Exercise input section start
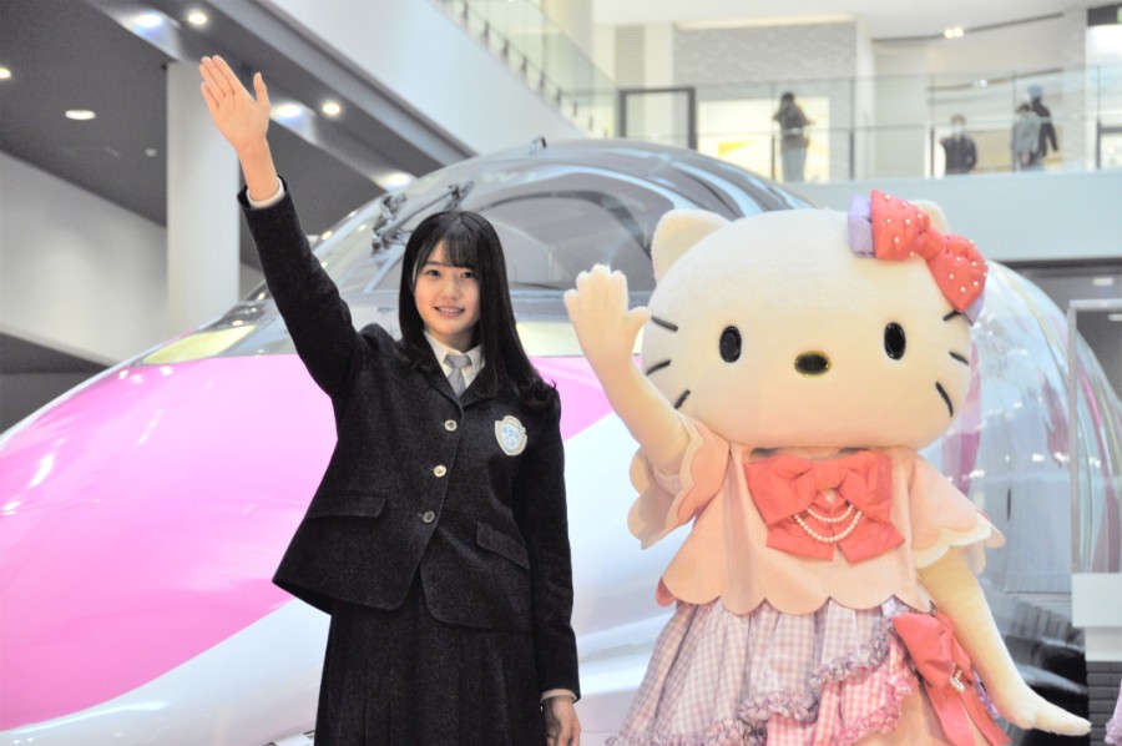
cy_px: 373
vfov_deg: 12.2
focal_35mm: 112
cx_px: 561
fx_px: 3502
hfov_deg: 18.2
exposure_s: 1/60
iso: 450
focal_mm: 75
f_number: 5
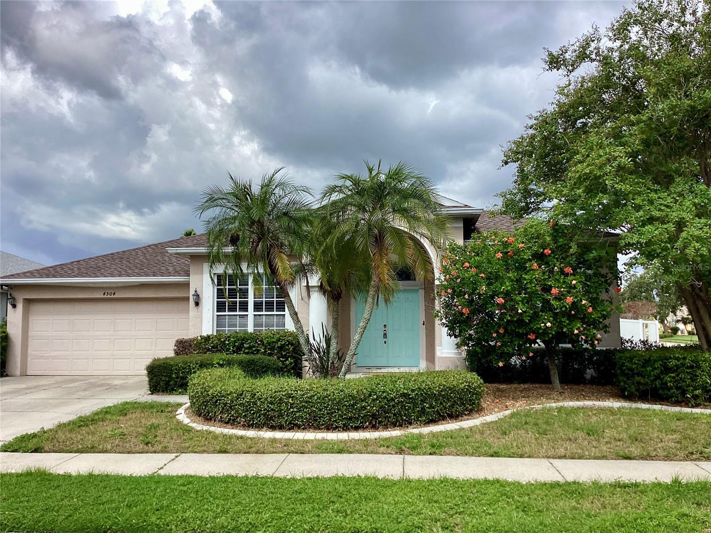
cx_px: 356
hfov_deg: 58.4
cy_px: 266
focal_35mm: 31
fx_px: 637
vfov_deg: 45.4
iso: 25
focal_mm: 3.3
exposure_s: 1/1481
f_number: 2.4
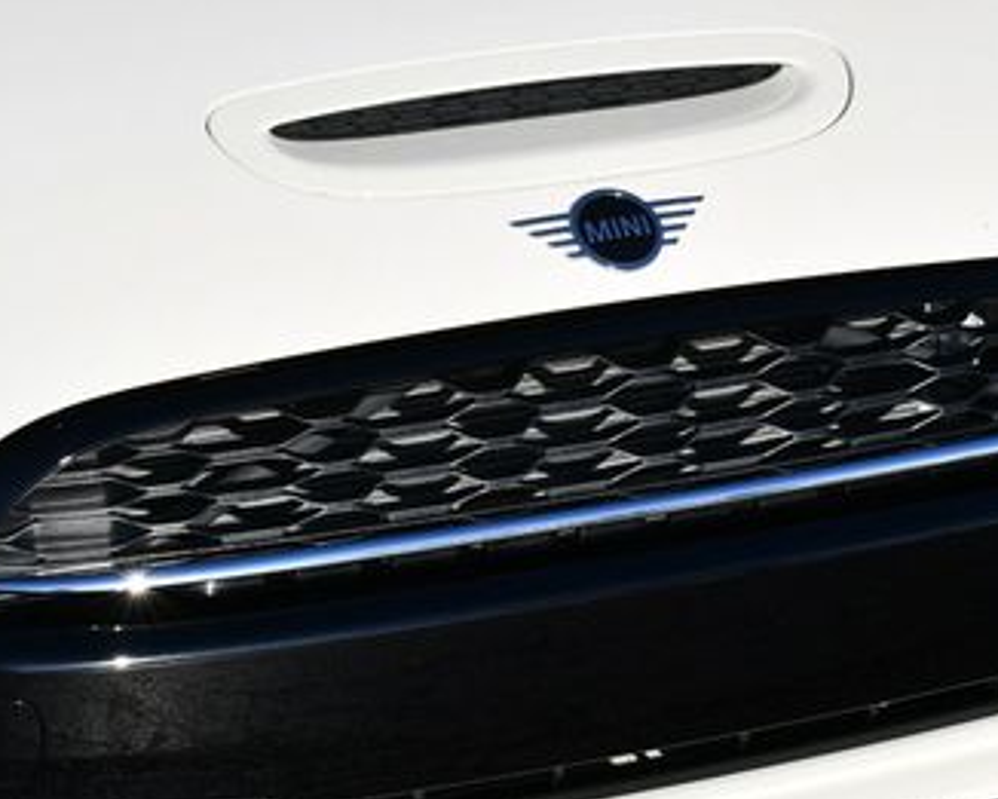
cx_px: 499
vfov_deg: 11.0
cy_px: 447
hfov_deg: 13.8
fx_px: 4136
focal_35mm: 140
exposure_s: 1/320
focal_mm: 38
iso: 100
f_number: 9
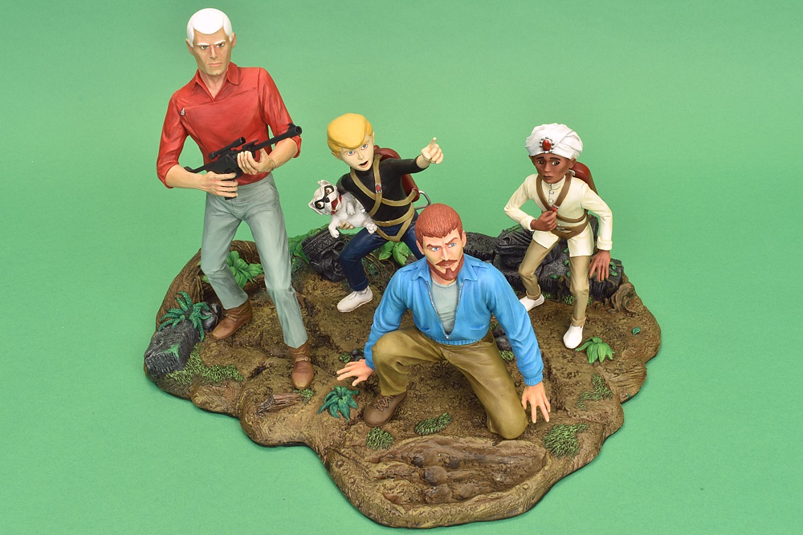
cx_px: 402
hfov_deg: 55.1
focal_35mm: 34
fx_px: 770
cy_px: 268
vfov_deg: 38.4
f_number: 25
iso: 100
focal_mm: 23
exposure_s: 1.6
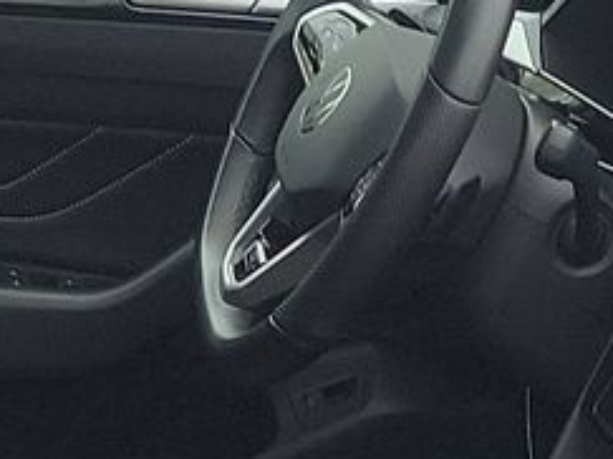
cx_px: 25
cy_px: 784
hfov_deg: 12.4
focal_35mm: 158
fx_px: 2797
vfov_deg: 9.0
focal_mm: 6.7
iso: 63
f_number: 1.8
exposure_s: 1/59
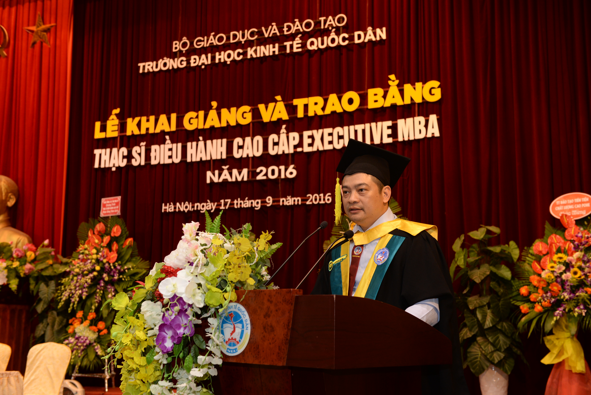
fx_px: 739
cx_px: 296
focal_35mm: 45
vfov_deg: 29.9
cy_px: 198
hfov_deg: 43.6
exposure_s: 1/60
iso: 800
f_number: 4
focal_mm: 45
Exercise input section end
* Try it:
Omit the images and transcribe all of the records above word for word.

* Written answer:
cy_px: 373
vfov_deg: 12.2
focal_35mm: 112
cx_px: 561
fx_px: 3502
hfov_deg: 18.2
exposure_s: 1/60
iso: 450
focal_mm: 75
f_number: 5
cx_px: 356
hfov_deg: 58.4
cy_px: 266
focal_35mm: 31
fx_px: 637
vfov_deg: 45.4
iso: 25
focal_mm: 3.3
exposure_s: 1/1481
f_number: 2.4
cx_px: 499
vfov_deg: 11.0
cy_px: 447
hfov_deg: 13.8
fx_px: 4136
focal_35mm: 140
exposure_s: 1/320
focal_mm: 38
iso: 100
f_number: 9
cx_px: 402
hfov_deg: 55.1
focal_35mm: 34
fx_px: 770
cy_px: 268
vfov_deg: 38.4
f_number: 25
iso: 100
focal_mm: 23
exposure_s: 1.6
cx_px: 25
cy_px: 784
hfov_deg: 12.4
focal_35mm: 158
fx_px: 2797
vfov_deg: 9.0
focal_mm: 6.7
iso: 63
f_number: 1.8
exposure_s: 1/59
fx_px: 739
cx_px: 296
focal_35mm: 45
vfov_deg: 29.9
cy_px: 198
hfov_deg: 43.6
exposure_s: 1/60
iso: 800
f_number: 4
focal_mm: 45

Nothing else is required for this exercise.